Task →
Format the listing below as a numbered list, covering the lines from its first line through the line containing "Write: 10:58:33", inclusive, and omitting any blank lines.
◇ ◇ ◇ ◇ ◇ ◇ ◇
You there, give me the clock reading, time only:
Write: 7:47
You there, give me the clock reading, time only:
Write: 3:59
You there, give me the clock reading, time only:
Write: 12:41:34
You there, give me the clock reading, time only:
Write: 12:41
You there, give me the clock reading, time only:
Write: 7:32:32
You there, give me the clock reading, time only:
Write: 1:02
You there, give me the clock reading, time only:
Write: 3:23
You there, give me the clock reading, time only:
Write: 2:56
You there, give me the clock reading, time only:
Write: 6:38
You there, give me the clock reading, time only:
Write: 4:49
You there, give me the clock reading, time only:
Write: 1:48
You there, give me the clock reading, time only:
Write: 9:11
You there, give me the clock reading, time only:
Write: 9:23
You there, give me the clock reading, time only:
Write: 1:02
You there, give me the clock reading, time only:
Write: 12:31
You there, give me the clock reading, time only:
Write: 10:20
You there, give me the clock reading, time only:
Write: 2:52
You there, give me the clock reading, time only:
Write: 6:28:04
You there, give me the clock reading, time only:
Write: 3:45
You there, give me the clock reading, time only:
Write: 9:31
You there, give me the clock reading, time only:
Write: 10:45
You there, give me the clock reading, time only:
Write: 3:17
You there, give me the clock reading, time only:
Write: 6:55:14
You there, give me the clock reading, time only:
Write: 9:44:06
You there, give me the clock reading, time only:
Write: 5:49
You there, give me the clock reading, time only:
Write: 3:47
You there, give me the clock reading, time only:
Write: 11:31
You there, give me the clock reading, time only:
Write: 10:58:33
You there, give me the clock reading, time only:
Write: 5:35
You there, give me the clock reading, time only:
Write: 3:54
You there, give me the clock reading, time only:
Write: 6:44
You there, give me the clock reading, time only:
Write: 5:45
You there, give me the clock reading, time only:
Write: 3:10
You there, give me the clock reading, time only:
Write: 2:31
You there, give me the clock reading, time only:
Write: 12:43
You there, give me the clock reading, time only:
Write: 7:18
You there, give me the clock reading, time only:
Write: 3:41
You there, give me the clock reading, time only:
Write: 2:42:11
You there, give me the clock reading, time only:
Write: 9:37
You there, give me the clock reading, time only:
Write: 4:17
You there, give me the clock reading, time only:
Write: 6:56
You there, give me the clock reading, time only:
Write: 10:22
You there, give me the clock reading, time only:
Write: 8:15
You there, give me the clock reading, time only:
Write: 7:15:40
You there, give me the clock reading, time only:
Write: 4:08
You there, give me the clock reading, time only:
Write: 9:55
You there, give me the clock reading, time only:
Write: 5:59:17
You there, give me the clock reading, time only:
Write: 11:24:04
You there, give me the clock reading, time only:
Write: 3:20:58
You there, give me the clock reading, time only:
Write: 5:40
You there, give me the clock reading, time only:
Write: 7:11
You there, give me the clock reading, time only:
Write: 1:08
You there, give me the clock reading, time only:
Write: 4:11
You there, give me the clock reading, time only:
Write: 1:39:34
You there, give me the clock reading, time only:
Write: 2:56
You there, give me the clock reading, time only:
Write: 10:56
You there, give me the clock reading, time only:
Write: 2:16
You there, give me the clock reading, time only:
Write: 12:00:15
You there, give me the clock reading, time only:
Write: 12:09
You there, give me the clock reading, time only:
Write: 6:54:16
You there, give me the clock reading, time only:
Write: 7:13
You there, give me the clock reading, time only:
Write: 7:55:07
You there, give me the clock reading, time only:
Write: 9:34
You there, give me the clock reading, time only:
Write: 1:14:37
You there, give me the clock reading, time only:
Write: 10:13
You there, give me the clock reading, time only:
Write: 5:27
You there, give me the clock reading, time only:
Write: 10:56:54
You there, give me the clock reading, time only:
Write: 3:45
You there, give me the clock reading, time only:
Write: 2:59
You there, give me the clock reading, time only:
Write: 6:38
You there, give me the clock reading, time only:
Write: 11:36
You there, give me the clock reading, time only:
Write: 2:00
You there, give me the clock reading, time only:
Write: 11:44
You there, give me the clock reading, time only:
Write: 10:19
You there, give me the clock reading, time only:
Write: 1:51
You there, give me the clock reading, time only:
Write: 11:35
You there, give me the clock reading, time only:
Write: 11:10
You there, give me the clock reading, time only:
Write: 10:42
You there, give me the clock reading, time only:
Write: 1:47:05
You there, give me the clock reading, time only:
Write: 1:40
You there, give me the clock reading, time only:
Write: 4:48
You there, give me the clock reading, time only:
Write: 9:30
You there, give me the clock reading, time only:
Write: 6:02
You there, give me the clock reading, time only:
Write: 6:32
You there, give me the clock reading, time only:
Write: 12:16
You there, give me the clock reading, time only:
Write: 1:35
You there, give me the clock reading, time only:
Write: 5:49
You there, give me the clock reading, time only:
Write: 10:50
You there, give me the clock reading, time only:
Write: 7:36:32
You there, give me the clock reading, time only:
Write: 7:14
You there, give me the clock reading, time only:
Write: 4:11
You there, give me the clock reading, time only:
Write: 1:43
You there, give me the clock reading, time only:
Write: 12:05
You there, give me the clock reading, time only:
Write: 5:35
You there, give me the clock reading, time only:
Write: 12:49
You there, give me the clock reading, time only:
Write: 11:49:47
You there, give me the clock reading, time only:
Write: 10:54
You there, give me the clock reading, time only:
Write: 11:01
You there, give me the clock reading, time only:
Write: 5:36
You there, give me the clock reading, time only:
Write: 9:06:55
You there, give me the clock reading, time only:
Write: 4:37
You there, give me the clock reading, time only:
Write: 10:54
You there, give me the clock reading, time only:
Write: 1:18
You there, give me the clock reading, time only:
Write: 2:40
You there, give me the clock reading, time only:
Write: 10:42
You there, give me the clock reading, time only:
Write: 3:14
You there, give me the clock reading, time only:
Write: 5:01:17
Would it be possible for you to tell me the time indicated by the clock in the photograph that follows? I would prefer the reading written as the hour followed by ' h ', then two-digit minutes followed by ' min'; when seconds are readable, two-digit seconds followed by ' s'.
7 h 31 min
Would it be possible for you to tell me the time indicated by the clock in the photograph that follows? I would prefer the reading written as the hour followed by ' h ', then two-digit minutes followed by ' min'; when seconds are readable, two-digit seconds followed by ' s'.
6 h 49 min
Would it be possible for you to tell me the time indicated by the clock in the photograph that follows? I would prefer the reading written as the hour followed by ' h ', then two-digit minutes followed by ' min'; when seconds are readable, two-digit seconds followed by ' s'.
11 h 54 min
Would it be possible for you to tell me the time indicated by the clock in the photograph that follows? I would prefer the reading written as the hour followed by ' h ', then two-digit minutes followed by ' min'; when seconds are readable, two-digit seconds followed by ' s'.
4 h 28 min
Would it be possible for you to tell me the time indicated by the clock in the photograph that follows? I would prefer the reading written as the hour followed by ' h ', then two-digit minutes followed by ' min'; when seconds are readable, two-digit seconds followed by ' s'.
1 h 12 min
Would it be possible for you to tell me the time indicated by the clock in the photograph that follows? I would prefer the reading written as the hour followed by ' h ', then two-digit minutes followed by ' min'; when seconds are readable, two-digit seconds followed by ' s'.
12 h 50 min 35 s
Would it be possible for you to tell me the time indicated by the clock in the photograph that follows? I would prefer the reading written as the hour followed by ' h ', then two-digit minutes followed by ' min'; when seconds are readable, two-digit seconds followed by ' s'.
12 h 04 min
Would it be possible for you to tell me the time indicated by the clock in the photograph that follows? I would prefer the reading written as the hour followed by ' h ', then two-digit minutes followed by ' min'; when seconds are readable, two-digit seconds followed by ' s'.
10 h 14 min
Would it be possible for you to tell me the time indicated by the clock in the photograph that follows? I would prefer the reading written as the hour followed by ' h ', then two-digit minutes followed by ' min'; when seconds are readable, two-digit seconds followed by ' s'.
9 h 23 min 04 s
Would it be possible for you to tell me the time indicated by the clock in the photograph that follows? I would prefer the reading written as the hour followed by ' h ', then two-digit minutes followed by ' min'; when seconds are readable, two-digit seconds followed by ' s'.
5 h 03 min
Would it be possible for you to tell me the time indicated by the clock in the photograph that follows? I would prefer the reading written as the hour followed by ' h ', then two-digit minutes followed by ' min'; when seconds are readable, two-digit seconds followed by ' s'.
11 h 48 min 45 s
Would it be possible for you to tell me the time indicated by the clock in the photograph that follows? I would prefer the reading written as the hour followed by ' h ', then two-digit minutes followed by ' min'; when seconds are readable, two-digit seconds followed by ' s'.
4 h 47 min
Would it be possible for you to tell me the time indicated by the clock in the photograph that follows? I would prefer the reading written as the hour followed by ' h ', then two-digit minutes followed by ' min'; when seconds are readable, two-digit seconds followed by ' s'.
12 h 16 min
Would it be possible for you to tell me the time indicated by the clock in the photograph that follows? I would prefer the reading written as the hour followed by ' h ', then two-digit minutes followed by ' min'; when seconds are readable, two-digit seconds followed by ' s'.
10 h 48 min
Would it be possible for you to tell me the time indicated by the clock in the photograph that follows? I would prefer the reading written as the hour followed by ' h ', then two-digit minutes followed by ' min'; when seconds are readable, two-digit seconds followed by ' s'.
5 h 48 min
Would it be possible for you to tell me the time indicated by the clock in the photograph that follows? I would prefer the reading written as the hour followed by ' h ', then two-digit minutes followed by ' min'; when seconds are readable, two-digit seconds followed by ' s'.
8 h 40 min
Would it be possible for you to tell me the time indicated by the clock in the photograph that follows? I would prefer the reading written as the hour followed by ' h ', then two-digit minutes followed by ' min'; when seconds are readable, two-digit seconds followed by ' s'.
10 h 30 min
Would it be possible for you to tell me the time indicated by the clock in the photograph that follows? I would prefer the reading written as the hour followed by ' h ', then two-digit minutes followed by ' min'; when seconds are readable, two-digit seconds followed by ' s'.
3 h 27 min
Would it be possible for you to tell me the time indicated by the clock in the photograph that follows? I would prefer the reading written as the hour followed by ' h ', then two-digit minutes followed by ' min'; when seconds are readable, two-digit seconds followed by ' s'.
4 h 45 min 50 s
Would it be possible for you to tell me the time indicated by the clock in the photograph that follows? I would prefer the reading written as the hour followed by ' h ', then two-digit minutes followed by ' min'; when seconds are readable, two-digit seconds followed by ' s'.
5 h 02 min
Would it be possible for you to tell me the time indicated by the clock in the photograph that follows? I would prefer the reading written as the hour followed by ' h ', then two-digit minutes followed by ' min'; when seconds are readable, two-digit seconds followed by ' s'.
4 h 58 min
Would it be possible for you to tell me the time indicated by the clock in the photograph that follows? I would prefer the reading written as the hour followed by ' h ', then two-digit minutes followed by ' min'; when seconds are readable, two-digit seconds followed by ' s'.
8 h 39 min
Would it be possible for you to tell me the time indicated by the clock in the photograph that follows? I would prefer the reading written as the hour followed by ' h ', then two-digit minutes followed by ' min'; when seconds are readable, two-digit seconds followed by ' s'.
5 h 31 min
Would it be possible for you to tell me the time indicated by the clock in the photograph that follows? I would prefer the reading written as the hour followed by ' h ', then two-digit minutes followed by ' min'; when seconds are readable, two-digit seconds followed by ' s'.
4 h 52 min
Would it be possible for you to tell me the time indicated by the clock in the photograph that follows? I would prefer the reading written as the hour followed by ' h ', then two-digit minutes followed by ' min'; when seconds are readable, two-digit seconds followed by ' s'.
◇ ◇ ◇ ◇ ◇ ◇ ◇
Result →
1. You there, give me the clock reading, time only:
2. Write: 7:47
3. You there, give me the clock reading, time only:
4. Write: 3:59
5. You there, give me the clock reading, time only:
6. Write: 12:41:34
7. You there, give me the clock reading, time only:
8. Write: 12:41
9. You there, give me the clock reading, time only:
10. Write: 7:32:32
11. You there, give me the clock reading, time only:
12. Write: 1:02
13. You there, give me the clock reading, time only:
14. Write: 3:23
15. You there, give me the clock reading, time only:
16. Write: 2:56
17. You there, give me the clock reading, time only:
18. Write: 6:38
19. You there, give me the clock reading, time only:
20. Write: 4:49
21. You there, give me the clock reading, time only:
22. Write: 1:48
23. You there, give me the clock reading, time only:
24. Write: 9:11
25. You there, give me the clock reading, time only:
26. Write: 9:23
27. You there, give me the clock reading, time only:
28. Write: 1:02
29. You there, give me the clock reading, time only:
30. Write: 12:31
31. You there, give me the clock reading, time only:
32. Write: 10:20
33. You there, give me the clock reading, time only:
34. Write: 2:52
35. You there, give me the clock reading, time only:
36. Write: 6:28:04
37. You there, give me the clock reading, time only:
38. Write: 3:45
39. You there, give me the clock reading, time only:
40. Write: 9:31
41. You there, give me the clock reading, time only:
42. Write: 10:45
43. You there, give me the clock reading, time only:
44. Write: 3:17
45. You there, give me the clock reading, time only:
46. Write: 6:55:14
47. You there, give me the clock reading, time only:
48. Write: 9:44:06
49. You there, give me the clock reading, time only:
50. Write: 5:49
51. You there, give me the clock reading, time only:
52. Write: 3:47
53. You there, give me the clock reading, time only:
54. Write: 11:31
55. You there, give me the clock reading, time only:
56. Write: 10:58:33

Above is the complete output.